Bei der Aromatherapie, die schon seit ca. 5000 Jahren existiert, wird vor allem von der Annahme ausgegangen, dass über das Riechzentrum und das limbische System im Gehirn Gefühle und Stimmung und damit das allgemeine Wohlbefinden beeinflusst werden können. Vor allem der Komplementärmedizin gegenüber aufgeschlossene Therapeuten und Ärzte arbeiten teilweise mit der Aromatherapie. Die ausgesuchten Öle werden vorzugsweise in Duftlampen verdampft oder über Wasserdampf inhaliert, darüber hinaus eingerieben, als Kompressen aufgelegt, Bädern beigemischt, als Gurgellösung verwendet oder eingenommen. Die Wirkungsweise der Öle reicht von aktivierend (z. B. Rosmarin), desinfizierend (z. B. Nelke) bis immunstärkend (z. B. Teebaum) oder schmerzstillend (z. B. Kamille).

Die Qualität der angebotenen ätherischen Öle schwankt stark und ist vom Konsumenten nur schwer zu erkennen. Wegen der weltweit steigenden Nachfrage werden mittlerweile 80 Prozent aller verkauften Aromaöle synthetisch produziert. Öle, die im Labor hergestellt werden, bezeichnet man als Duftöle. Während ätherische Öle aus Pflanzen bis zu 300 verschiedene Inhaltsstoffe enthalten, die alle unterschiedliche Wirkungen haben, werden bei Duftölen nur einige wenige – vor allem jene, die für den Geruch verantwortlich sind – künstlich hergestellt und zusammengemischt.
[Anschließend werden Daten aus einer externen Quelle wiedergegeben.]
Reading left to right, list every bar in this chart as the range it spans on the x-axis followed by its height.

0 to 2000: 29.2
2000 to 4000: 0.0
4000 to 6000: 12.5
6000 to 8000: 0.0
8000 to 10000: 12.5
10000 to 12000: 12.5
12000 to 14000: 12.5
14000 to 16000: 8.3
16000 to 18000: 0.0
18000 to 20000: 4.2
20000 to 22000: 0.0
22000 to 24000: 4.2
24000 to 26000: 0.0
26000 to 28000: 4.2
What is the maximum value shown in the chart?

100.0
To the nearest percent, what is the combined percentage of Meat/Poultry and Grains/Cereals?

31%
Obwohl ätherische Öle Naturprodukte sind, können sie auch Schaden anrichten. Wichtig ist, Aromaöle nie unverdünnt einzunehmen oder direkt auf die Haut aufzutragen, weil Verätzungen der Schleimhäute oder allergische Reaktionen auftreten können. In Westeuropa leiden bereits acht Prozent der Bevölkerung an Duftstoff-Allergien, meist ausgelöst durch synthetische Duft- und Zusatzstoffe in Parfüms und Waschmitteln. Die Qualität der Öle, die in Apotheken angeboten werden, ist meist besser als jene aus Supermärkten. Aber auch bei guten Ölen kann es zu Unverträglichkeitsreaktionen kommen, Bergamotteöl etwa löst bei Lichteinfluss Hautentzündungen aus.
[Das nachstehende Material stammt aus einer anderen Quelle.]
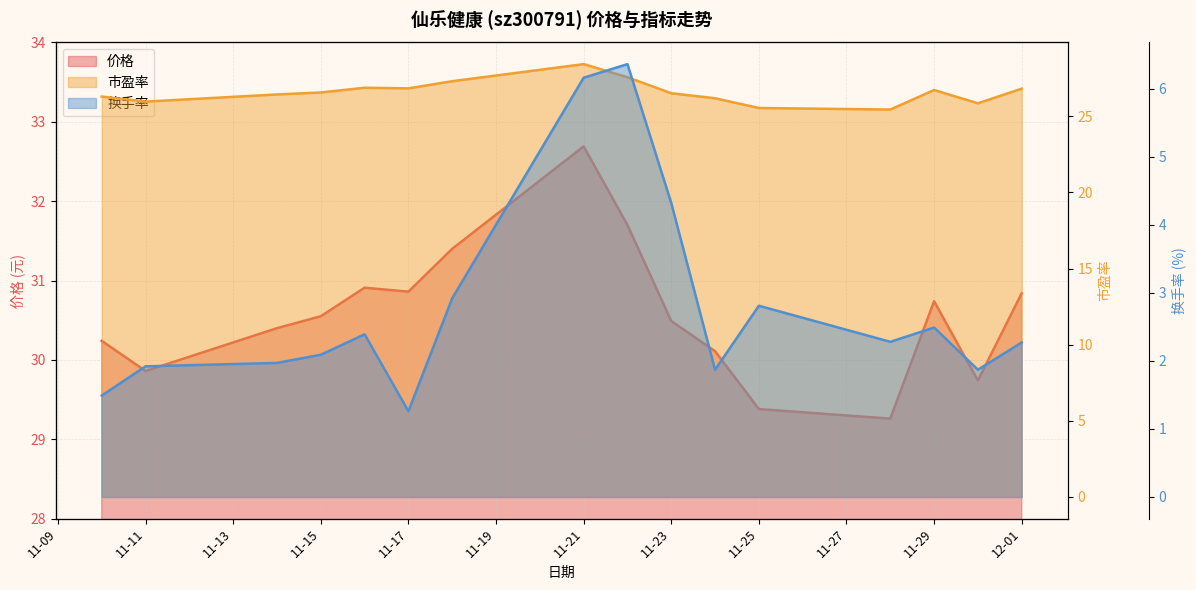

True or false: 价格 and 市盈率 intersect in this chart.

False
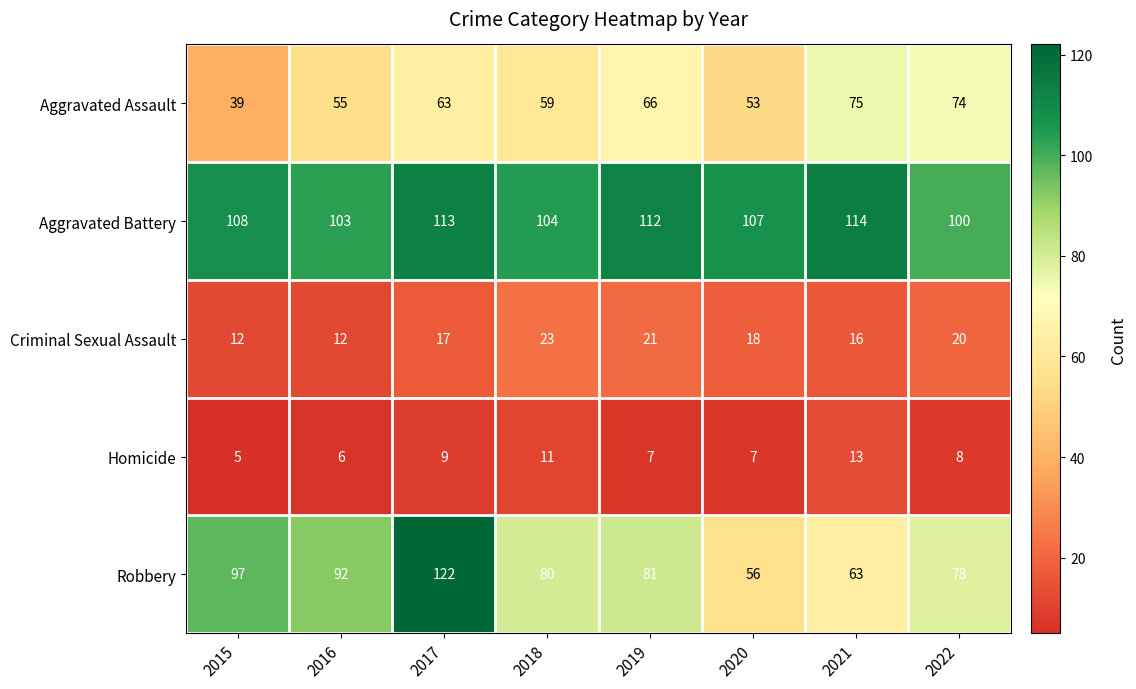

Read the Criminal Sexual Assault value at 2022, to the nearest 10.

20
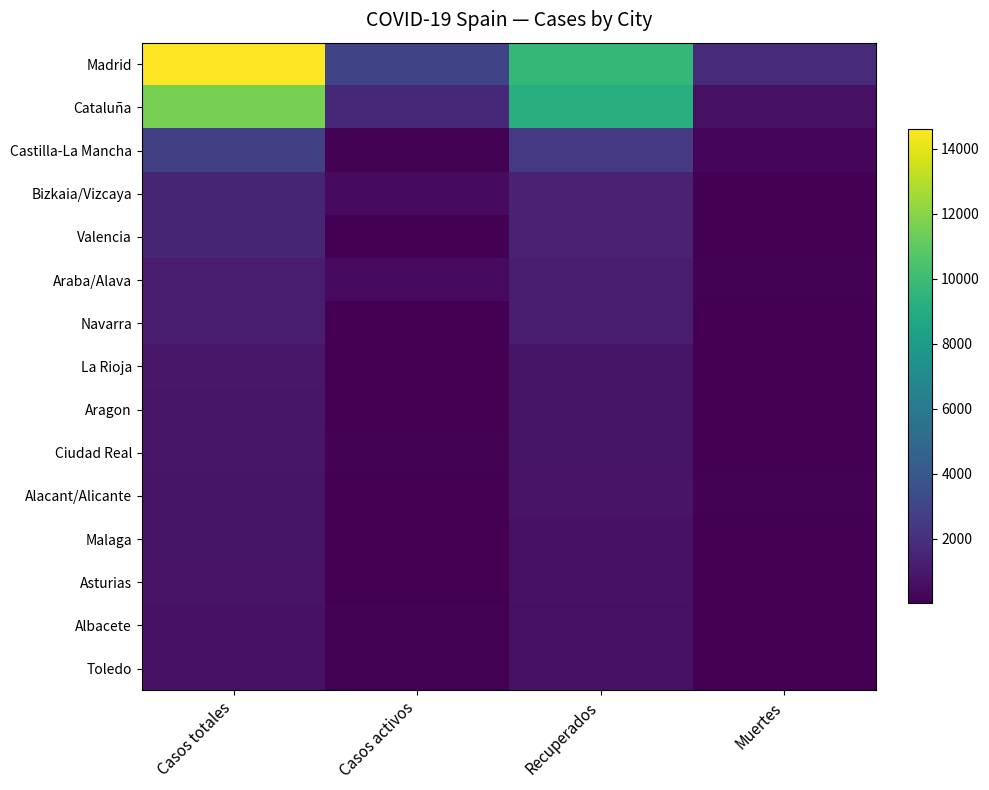

Rank the series at Casos totales from highest to lowest value.

Madrid, Cataluña, Castilla-La Mancha, Bizkaia/Vizcaya, Valencia, Araba/Alava, Navarra, La Rioja, Aragon, Ciudad Real, Alacant/Alicante, Malaga, Asturias, Albacete, Toledo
Einen positiven Effekt haben ätherische Öle bei der Behandlung von psychosomatischen Erkrankungen. Die Aromatherapie kann harmonisierend, entspannend, stimmungsaufhellend und anregend wirken. Anwendung findet sie vor allem bei schlechter Laune, Nervosität oder Schlafstörungen, sie wird aber auch zur Stärkung der Abwehrkräfte und zum Desinfizieren der Raumluft verwendet. Wirksamkeitsstudien existieren erst für einen geringen Teil der Duftstoffe. Einige wissenschaftliche Untersuchungen haben gezeigt, dass Duftstoffe auf das Zentralnervensystem wirken und über das psychische Wohlbefinden vor allem einen entspannenden Effekt erzielen.